◆ REQUIREMENT
Faithfully repeat all of the records, as they are written below.

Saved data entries
________________

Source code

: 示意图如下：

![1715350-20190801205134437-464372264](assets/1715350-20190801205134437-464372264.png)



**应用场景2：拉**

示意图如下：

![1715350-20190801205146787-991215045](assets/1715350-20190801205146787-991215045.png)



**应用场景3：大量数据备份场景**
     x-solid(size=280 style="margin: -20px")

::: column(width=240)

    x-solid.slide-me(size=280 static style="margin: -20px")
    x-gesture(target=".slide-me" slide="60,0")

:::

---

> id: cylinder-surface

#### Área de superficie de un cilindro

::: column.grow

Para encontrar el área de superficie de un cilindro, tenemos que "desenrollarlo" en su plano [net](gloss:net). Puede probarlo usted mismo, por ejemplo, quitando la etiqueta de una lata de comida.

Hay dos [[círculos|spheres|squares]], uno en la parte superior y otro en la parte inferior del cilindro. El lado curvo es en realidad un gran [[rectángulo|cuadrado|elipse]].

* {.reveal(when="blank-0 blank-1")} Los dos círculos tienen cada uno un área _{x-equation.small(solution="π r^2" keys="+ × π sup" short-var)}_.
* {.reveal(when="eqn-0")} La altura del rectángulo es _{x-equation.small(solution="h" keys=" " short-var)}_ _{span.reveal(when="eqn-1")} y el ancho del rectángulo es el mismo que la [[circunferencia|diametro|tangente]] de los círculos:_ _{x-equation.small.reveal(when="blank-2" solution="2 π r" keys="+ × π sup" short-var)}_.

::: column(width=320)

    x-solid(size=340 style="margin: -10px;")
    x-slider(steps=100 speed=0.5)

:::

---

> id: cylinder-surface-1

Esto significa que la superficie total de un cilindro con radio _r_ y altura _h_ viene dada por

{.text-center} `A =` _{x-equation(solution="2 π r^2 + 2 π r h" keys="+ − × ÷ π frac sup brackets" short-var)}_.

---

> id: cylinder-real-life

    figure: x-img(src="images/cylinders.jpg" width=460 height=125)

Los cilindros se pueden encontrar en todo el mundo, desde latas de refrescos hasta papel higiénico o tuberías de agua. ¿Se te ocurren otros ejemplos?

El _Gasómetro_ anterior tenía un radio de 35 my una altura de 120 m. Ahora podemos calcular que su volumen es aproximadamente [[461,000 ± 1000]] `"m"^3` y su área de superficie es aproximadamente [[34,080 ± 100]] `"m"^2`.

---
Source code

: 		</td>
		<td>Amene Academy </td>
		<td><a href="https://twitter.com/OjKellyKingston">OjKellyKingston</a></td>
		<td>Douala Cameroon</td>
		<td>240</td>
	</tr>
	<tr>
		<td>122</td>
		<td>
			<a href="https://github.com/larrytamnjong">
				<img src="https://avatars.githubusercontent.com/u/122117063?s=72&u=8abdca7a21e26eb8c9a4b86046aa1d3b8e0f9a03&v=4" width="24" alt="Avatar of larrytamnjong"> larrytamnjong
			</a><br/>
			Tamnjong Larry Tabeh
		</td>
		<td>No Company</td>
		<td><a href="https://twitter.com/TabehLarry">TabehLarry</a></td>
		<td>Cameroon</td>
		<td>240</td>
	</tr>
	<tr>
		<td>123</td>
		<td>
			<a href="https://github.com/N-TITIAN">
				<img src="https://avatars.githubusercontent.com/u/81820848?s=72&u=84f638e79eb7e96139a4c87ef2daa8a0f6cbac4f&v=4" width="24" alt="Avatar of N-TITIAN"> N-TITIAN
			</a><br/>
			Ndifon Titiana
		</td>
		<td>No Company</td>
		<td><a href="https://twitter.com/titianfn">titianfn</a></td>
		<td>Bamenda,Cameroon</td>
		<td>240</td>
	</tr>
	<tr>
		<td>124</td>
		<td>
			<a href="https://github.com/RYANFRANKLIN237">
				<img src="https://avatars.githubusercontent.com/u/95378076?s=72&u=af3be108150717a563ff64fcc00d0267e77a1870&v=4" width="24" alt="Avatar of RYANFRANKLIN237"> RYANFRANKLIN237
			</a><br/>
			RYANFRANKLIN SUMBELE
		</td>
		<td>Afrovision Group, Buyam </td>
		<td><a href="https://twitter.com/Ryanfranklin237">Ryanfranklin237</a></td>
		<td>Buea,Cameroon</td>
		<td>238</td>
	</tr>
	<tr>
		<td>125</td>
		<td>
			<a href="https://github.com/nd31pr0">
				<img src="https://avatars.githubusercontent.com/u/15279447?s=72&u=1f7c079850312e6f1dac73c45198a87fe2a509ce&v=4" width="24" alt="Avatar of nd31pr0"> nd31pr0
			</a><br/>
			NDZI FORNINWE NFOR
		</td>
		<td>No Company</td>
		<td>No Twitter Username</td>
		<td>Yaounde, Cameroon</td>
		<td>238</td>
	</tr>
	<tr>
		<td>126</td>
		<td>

________________

◆ SOLUTION BELOW
Source code

: 示意图如下：

![1715350-20190801205134437-464372264](assets/1715350-20190801205134437-464372264.png)



**应用场景2：拉**

示意图如下：

![1715350-20190801205146787-991215045](assets/1715350-20190801205146787-991215045.png)



**应用场景3：大量数据备份场景**
     x-solid(size=280 style="margin: -20px")

::: column(width=240)

    x-solid.slide-me(size=280 static style="margin: -20px")
    x-gesture(target=".slide-me" slide="60,0")

:::

---

> id: cylinder-surface

#### Área de superficie de un cilindro

::: column.grow

Para encontrar el área de superficie de un cilindro, tenemos que "desenrollarlo" en su plano [net](gloss:net). Puede probarlo usted mismo, por ejemplo, quitando la etiqueta de una lata de comida.

Hay dos [[círculos|spheres|squares]], uno en la parte superior y otro en la parte inferior del cilindro. El lado curvo es en realidad un gran [[rectángulo|cuadrado|elipse]].

* {.reveal(when="blank-0 blank-1")} Los dos círculos tienen cada uno un área _{x-equation.small(solution="π r^2" keys="+ × π sup" short-var)}_.
* {.reveal(when="eqn-0")} La altura del rectángulo es _{x-equation.small(solution="h" keys=" " short-var)}_ _{span.reveal(when="eqn-1")} y el ancho del rectángulo es el mismo que la [[circunferencia|diametro|tangente]] de los círculos:_ _{x-equation.small.reveal(when="blank-2" solution="2 π r" keys="+ × π sup" short-var)}_.

::: column(width=320)

    x-solid(size=340 style="margin: -10px;")
    x-slider(steps=100 speed=0.5)

:::

---

> id: cylinder-surface-1

Esto significa que la superficie total de un cilindro con radio _r_ y altura _h_ viene dada por

{.text-center} `A =` _{x-equation(solution="2 π r^2 + 2 π r h" keys="+ − × ÷ π frac sup brackets" short-var)}_.

---

> id: cylinder-real-life

    figure: x-img(src="images/cylinders.jpg" width=460 height=125)

Los cilindros se pueden encontrar en todo el mundo, desde latas de refrescos hasta papel higiénico o tuberías de agua. ¿Se te ocurren otros ejemplos?

El _Gasómetro_ anterior tenía un radio de 35 my una altura de 120 m. Ahora podemos calcular que su volumen es aproximadamente [[461,000 ± 1000]] `"m"^3` y su área de superficie es aproximadamente [[34,080 ± 100]] `"m"^2`.

---
Source code

: 		</td>
		<td>Amene Academy </td>
		<td><a href="https://twitter.com/OjKellyKingston">OjKellyKingston</a></td>
		<td>Douala Cameroon</td>
		<td>240</td>
	</tr>
	<tr>
		<td>122</td>
		<td>
			<a href="https://github.com/larrytamnjong">
				<img src="https://avatars.githubusercontent.com/u/122117063?s=72&u=8abdca7a21e26eb8c9a4b86046aa1d3b8e0f9a03&v=4" width="24" alt="Avatar of larrytamnjong"> larrytamnjong
			</a><br/>
			Tamnjong Larry Tabeh
		</td>
		<td>No Company</td>
		<td><a href="https://twitter.com/TabehLarry">TabehLarry</a></td>
		<td>Cameroon</td>
		<td>240</td>
	</tr>
	<tr>
		<td>123</td>
		<td>
			<a href="https://github.com/N-TITIAN">
				<img src="https://avatars.githubusercontent.com/u/81820848?s=72&u=84f638e79eb7e96139a4c87ef2daa8a0f6cbac4f&v=4" width="24" alt="Avatar of N-TITIAN"> N-TITIAN
			</a><br/>
			Ndifon Titiana
		</td>
		<td>No Company</td>
		<td><a href="https://twitter.com/titianfn">titianfn</a></td>
		<td>Bamenda,Cameroon</td>
		<td>240</td>
	</tr>
	<tr>
		<td>124</td>
		<td>
			<a href="https://github.com/RYANFRANKLIN237">
				<img src="https://avatars.githubusercontent.com/u/95378076?s=72&u=af3be108150717a563ff64fcc00d0267e77a1870&v=4" width="24" alt="Avatar of RYANFRANKLIN237"> RYANFRANKLIN237
			</a><br/>
			RYANFRANKLIN SUMBELE
		</td>
		<td>Afrovision Group, Buyam </td>
		<td><a href="https://twitter.com/Ryanfranklin237">Ryanfranklin237</a></td>
		<td>Buea,Cameroon</td>
		<td>238</td>
	</tr>
	<tr>
		<td>125</td>
		<td>
			<a href="https://github.com/nd31pr0">
				<img src="https://avatars.githubusercontent.com/u/15279447?s=72&u=1f7c079850312e6f1dac73c45198a87fe2a509ce&v=4" width="24" alt="Avatar of nd31pr0"> nd31pr0
			</a><br/>
			NDZI FORNINWE NFOR
		</td>
		<td>No Company</td>
		<td>No Twitter Username</td>
		<td>Yaounde, Cameroon</td>
		<td>238</td>
	</tr>
	<tr>
		<td>126</td>
		<td>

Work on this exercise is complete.